Problem description: Once you have read the records, output them exactly.

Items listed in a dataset
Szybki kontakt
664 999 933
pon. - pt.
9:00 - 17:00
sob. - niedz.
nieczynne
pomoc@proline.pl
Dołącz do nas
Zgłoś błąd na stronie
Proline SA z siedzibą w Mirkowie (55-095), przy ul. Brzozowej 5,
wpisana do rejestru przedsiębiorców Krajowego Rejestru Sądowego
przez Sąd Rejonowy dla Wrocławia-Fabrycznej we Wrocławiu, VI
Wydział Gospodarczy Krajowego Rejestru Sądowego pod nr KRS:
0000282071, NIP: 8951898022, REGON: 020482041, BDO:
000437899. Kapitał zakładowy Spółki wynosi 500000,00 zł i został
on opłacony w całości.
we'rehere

Answer space:
Szybki kontakt
664 999 933
pon. - pt.
9:00 - 17:00
sob. - niedz.
nieczynne
pomoc@proline.pl
Dołącz do nas
Zgłoś błąd na stronie
Proline SA z siedzibą w Mirkowie (55-095), przy ul. Brzozowej 5,
wpisana do rejestru przedsiębiorców Krajowego Rejestru Sądowego
przez Sąd Rejonowy dla Wrocławia-Fabrycznej we Wrocławiu, VI
Wydział Gospodarczy Krajowego Rejestru Sądowego pod nr KRS:
0000282071, NIP: 8951898022, REGON: 020482041, BDO:
000437899. Kapitał zakładowy Spółki wynosi 500000,00 zł i został
on opłacony w całości.
we'rehere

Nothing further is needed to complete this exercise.